Service Companies Show Pricing Power Growth
After feeling the brunt of the oil price downturn for the last few years, oilfield service companies are beginning to raise prices for their products and services, according to a new report from Rystad Energy. After losing pricing power in 2015 and 2016, service companies have since regained some of the lost ground primarily because of industry consolidation.
“Pricing power is likely to be further strengthened within the service industry, as orders are anticipated to rise across the supply chain, coupled with capacity adjustments intended to avoid oversupply in 2019 and 2020,” said Audun Martinsen, head of oilfield service research at Rystad Energy.
Oil and gas companies cut back on investments in 2015 as oil prices plummeted, but the larger and financially stronger exploration and production (E&P) companies were able to withstand the downturn by making counter-cyclical investments when opportunities arose. Smaller E&P companies bore the brunt of the downturn, reducing the client base for service companies. This trend continued in 2016, but improved operational cash flow allowed E&Ps to finance operations growth in 2017 and 2018. Martinsen said this has left market concentration levels in 2018 on par with those seen back in 2014.

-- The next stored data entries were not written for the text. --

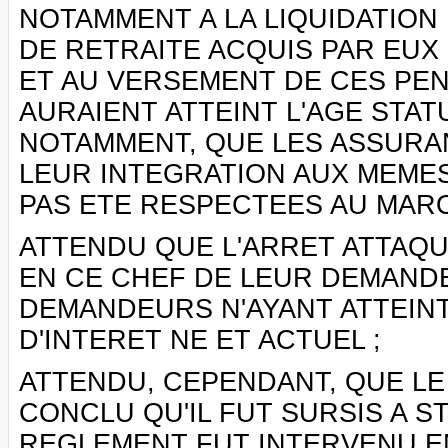
NOTAMMENT A LA LIQUIDATION
DE RETRAITE ACQUIS PAR EUX 
ET AU VERSEMENT DE CES PEN
AURAIENT ATTEINT L'AGE STAT
NOTAMMENT, QUE LES ASSURA
LEUR INTEGRATION AUX MEME
PAS ETE RESPECTEES AU MARO
ATTENDU QUE L'ARRET ATTAQU
EN CE CHEF DE LEUR DEMANDE
DEMANDEURS N'AYANT ATTEINT 
D'INTERET NE ET ACTUEL ;
ATTENDU, CEPENDANT, QUE LE
CONCLU QU'IL FUT SURSIS A S
REGLEMENT FUT INTERVENU EN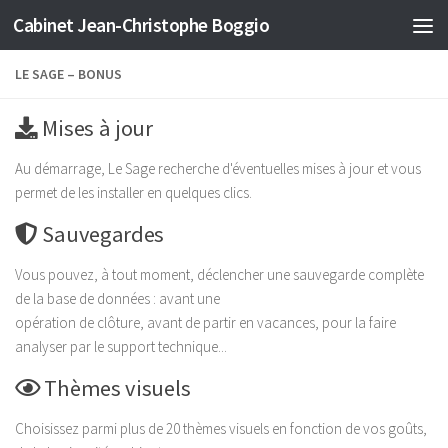
Cabinet Jean-Christophe Boggio
Skip to content
LE SAGE – BONUS
Mises à jour
Au démarrage, Le Sage recherche d'éventuelles mises à jour et vous
permet de les installer en quelques clics.
Sauvegardes
Vous pouvez, à tout moment, déclencher une sauvegarde complète
de la base de données : avant une
opération de clôture, avant de partir en vacances, pour la faire
analyser par le support technique...
Thèmes visuels
Choisissez parmi plus de 20 thèmes visuels en fonction de vos goûts,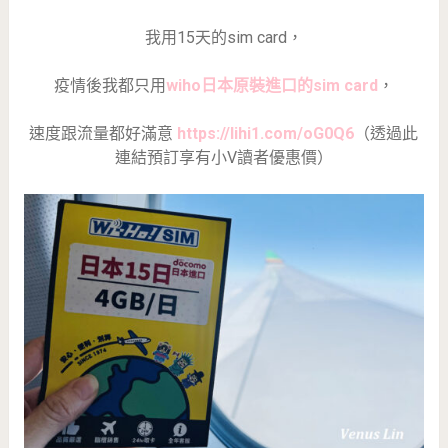
我用15天的sim card，
疫情後我都只用
wiho日本原裝進口的sim card
，
速度跟流量都好滿意
https://lihi1.com/oG0Q6
（透過此
連結預訂享有小V讀者優惠價）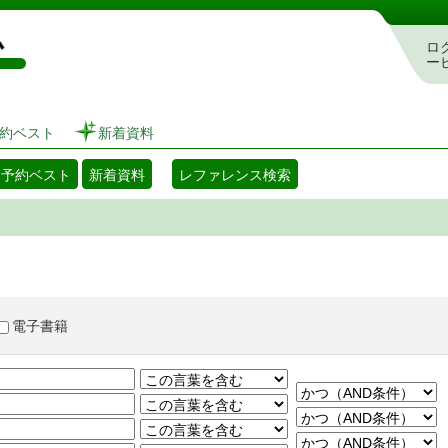
図書館 蔵書検索・予約システム
ロ
ー
約ベスト
新着資料
・予約ベスト
新着資料
レファレンス検索
電子書籍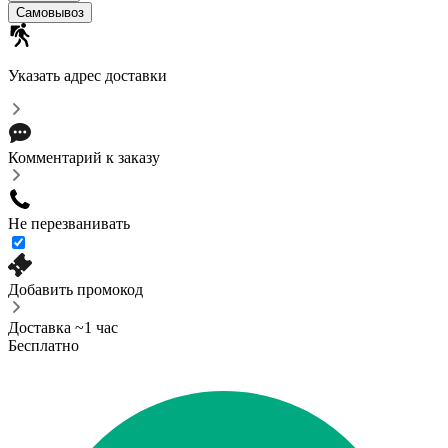
Cамовывоз
Указать адрес доставки
Комментарий к заказу
Не перезванивать
Добавить промокод
Доставка ~1 час
Бесплатно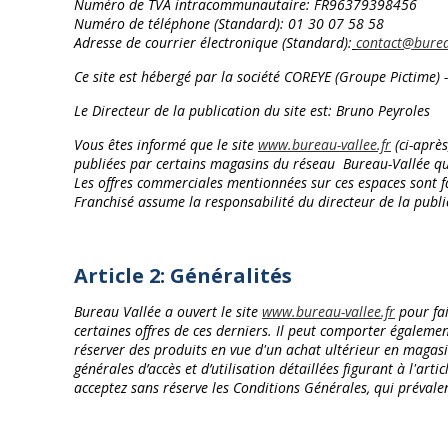
Numéro de TVA intracommunautaire:
FR96379398456
Numéro de téléphone (Standard): 01 30 07 58 58
Adresse de courrier électronique (Standard):
contact@bureau
Ce site est hébergé par la société COREYE (Groupe Pictime
Le Directeur de la publication du site est: Bruno Peyroles
Vous êtes informé que le site
www.bureau-vallee.fr
(ci-aprè
publiées par certains magasins du réseau Bureau-Vallée que v
Les offres commerciales mentionnées sur ces espaces sont fai
Franchisé assume la responsabilité du directeur de la publi
Article 2: Généralités
Bureau Vallée a ouvert le site
www.bureau-vallee.fr
pour fai
certaines offres de ces derniers. Il peut comporter égaleme
réserver des produits en vue d'un achat ultérieur en magasi
générales d’accès et d’utilisation détaillées figurant à l'art
acceptez sans réserve les Conditions Générales, qui préval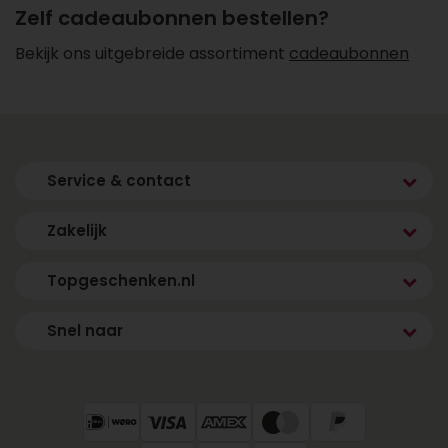
Zelf cadeaubonnen bestellen?
Bekijk ons uitgebreide assortiment
cadeaubonnen
Service & contact
Zakelijk
Topgeschenken.nl
Snel naar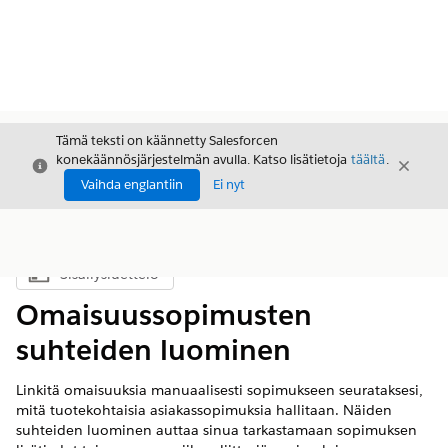
Tämä teksti on käännetty Salesforcen
konekäännösjärjestelmän avulla. Katso lisätietoja
täältä
.
Sulje
Sulje
Sulje
Vaihda englantiin
Ei nyt
Sisällysluettelo
Näytä sisällysluettelo
Omaisuussopimusten
suhteiden luominen
Linkitä omaisuuksia manuaalisesti sopimukseen seurataksesi,
mitä tuotekohtaisia asiakassopimuksia hallitaan. Näiden
suhteiden luominen auttaa sinua tarkastamaan sopimuksen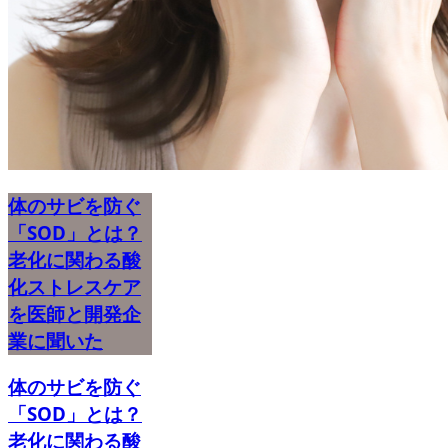
体のサビを防ぐ
「SOD」とは？
老化に関わる酸
化ストレスケア
を医師と開発企
業に聞いた
体のサビを防ぐ
「SOD」とは？
老化に関わる酸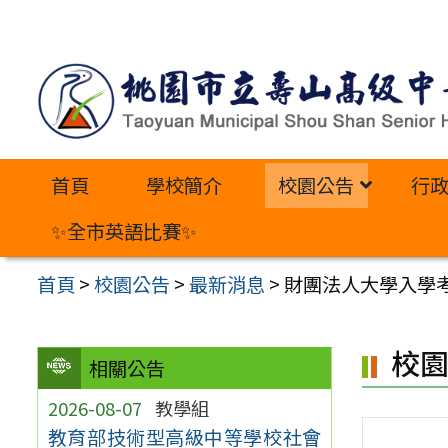
跳
至
主
要
內
首頁
學校簡介
校園公告
行
容
區
✨全市英語比賽✨
首頁
>
校園公告
>
最新消息
>
財團法人大學入學
校
相關公告
2026-08-07
教學組
教育部技術型高級中等學校社會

Rystad said that the “Big Four” companies—Schlumberger, Halliburton, TechnipFMC, and Baker Hughes, a GE Company (BHGE)—and the next 10 largest service companies outgrew the other service companies until the fourth quarter of 2015, at which point they began to lose market share. In 2017 and 2018, several mergers and acquisitions (M&As) in the industry helped lift market concentration, and the “Big Four” were able to win back market share.
Even though the oilfield service market has become more concentrated at the same time as the buyer side has become more fragmented, Martinsen said there are also other factors impacting pricing power. Some segments, despite being more concentrated, are still challenged by oversupply, forcing companies to adjust their capacity before prices improve.